Eşya hukukunun önemli kavramlarından biri de zilyetliktir. Bir şey üzerinde kendi
iradesiyle fiili hâkimiyet kuran kişi onun zilyedidir. Mülkiyet hakkı, kişiye eşya üzerinde
275
hukuksal bir hâkimiyet sağlar, zilyetlik ise kişiye eşya üzerinde fiili hâkimiyet sağlar. Zilyetlik
hakkında özet olarak şunlar söylenebilir (Bilgili/Demirkapı 2017: 315):
-Zilyetlik, taşınır (menkul) eşya üzerinde açıklık/aleniyet sağlar. Zilyedin, ileri sürdüğü
hakların maliki olduğu konusunda bir karine söz konusudur (Zilyetlik, mülkiyete karinedir).

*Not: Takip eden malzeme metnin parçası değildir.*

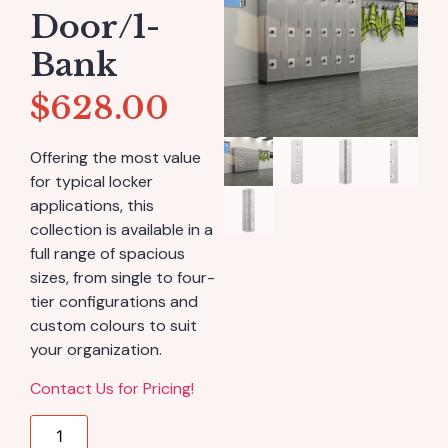
Door/1-
Bank
$
628.00
Offering the most value
for typical locker
applications, this
collection is available in a
full range of spacious
sizes, from single to four-
tier configurations and
custom colours to suit
your organization.
Contact Us for Pricing!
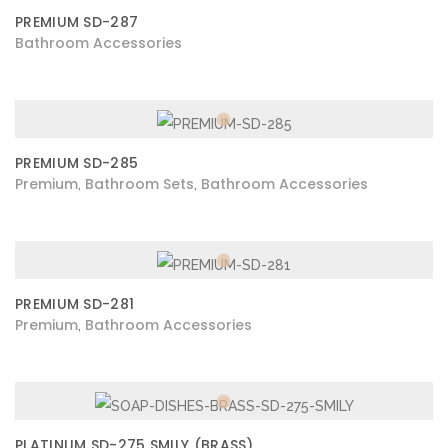
PREMIUM SD-287
Bathroom Accessories
PREMIUM SD-285
Premium
Bathroom Sets
Bathroom Accessories
,
,
PREMIUM SD-281
Premium
Bathroom Accessories
,
PLATINUM SD-275 SMILY (BRASS)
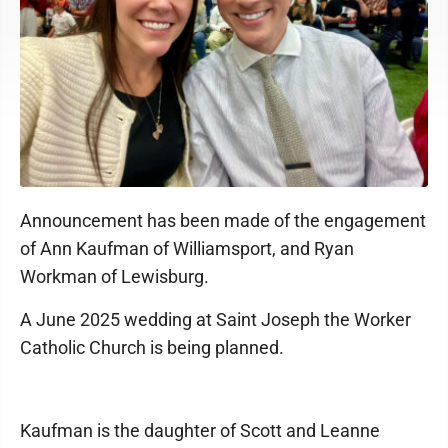
Announcement has been made of the engagement
of Ann Kaufman of Williamsport, and Ryan
Workman of Lewisburg.
A June 2025 wedding at Saint Joseph the Worker
Catholic Church is being planned.
Kaufman is the daughter of Scott and Leanne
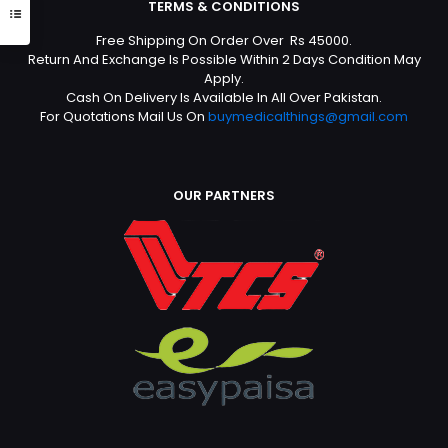
TERMS & CONDITIONS
Free Shipping On Order Over Rs 45000.
Return And Exchange Is Possible Within 2 Days Condition May
Apply.
Cash On Delivery Is Available In All Over Pakistan.
For Quotations Mail Us On
buymedicalthings@gmail.com
OUR PARTNERS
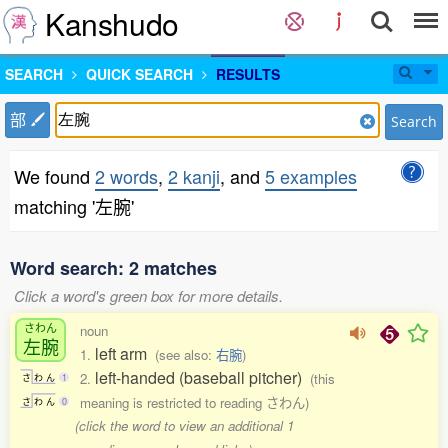
Kanshudo
SEARCH
QUICK SEARCH
RESULTS
部
Search
We found
2 words
,
2 kanji
, and
5 examples
matching '左腕'
Word search: 2 matches
Click a word's green box for more details.
さわん
noun
左腕
left arm
1.
(see also:
右腕
)
left-handed (baseball pitcher)
2.
(this
さ
わ
ん
1
meaning is restricted to reading さわん)
さ
わ
ん
0
(click the word to view an additional 1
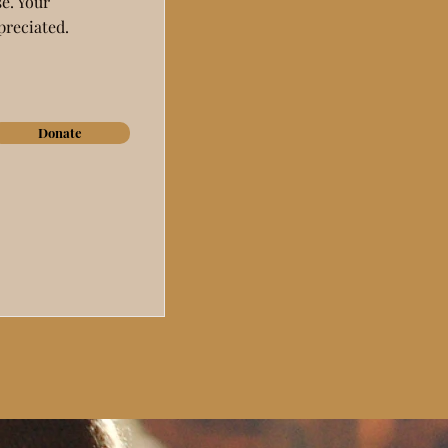
e. Your
preciated.
Donate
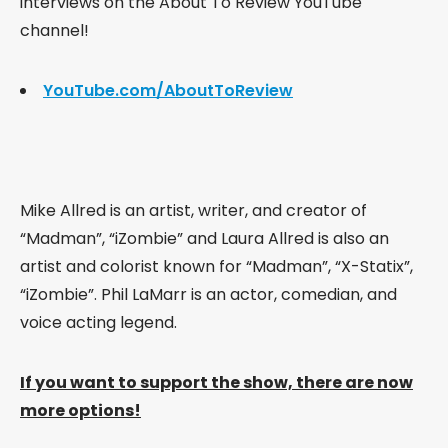
interviews on the About To Review YouTube
channel!
YouTube.com/AboutToReview
Mike Allred is an artist, writer, and creator of
“Madman”, “iZombie” and Laura Allred is also an
artist and colorist known for “Madman”, “X-Statix”,
“iZombie”.
Phil LaMarr is an actor, comedian, and
voice acting legend.
If you want to support the show, there are now
more options!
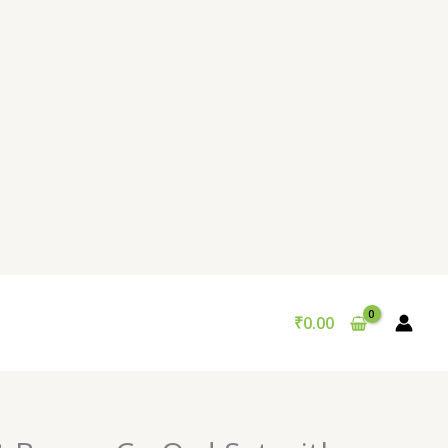
₹
0.00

-Taşınır eşya üzerinde mülkiyetin nakli veya diğer sınırlı ayni hakların kurulması,
zilyetliğin nakliyle mümkün olur.
-Üçüncü kişinin mala sahip olmayan zilyetten iyi niyetle mal iktisabında aynî hakkı kimi
ayrık durumlar dışında korunur.
-Zilyetlik, taşınır ve taşınmazlar üzerinde söz konusu olabileceği gibi bütünleyici
parçalar (mütemmim cüz), eklenti ve haklar üzerinde de olabilir.
-Zilyetlik eşyanın tümü üzerinde olabileceği gibi, bir kısmı üzerinde de olabilir.
Malik ve zilyet sıfatları çoğu zaman bir kişide birleşse de bu her zaman böyle olmak
zorunda değildir. Örneğin hırsız, çalmış olduğu şeyin zilyedi olsa da maliki değildir.
Bisikletimizi çalan hırsız, onun zilyedidir. Çünkü bisiklet hırsızlık olayıyla birlikte onun fiili
hâkimiyeti altındadır. Fakat hırsız bisikletin maliki olamaz, bisikleti çalınan kişi malik olmaya
devam eder. Çünkü bisikletin çalınması, mülkiyet hakkını sana erdirmez. Ancak bisikleti
çalınan kişi artık bisikletin zilyedi değildir; çünkü bisiklet artık hırsızın fiili hâkimiyetindedir.
Sonuç olarak hırsız çaldığı eşyanın zilyedi olur ancak maliki olamaz. Hırsızlık olayıyla birlikte
bisikleti çalınan kişinin zilyetliği sonar ermiş ancak malik bilgisayarı çalınan ise çalışan eşyanın
malikidir ancak zilyedi değildir (Bozkurt 2012: 140-141).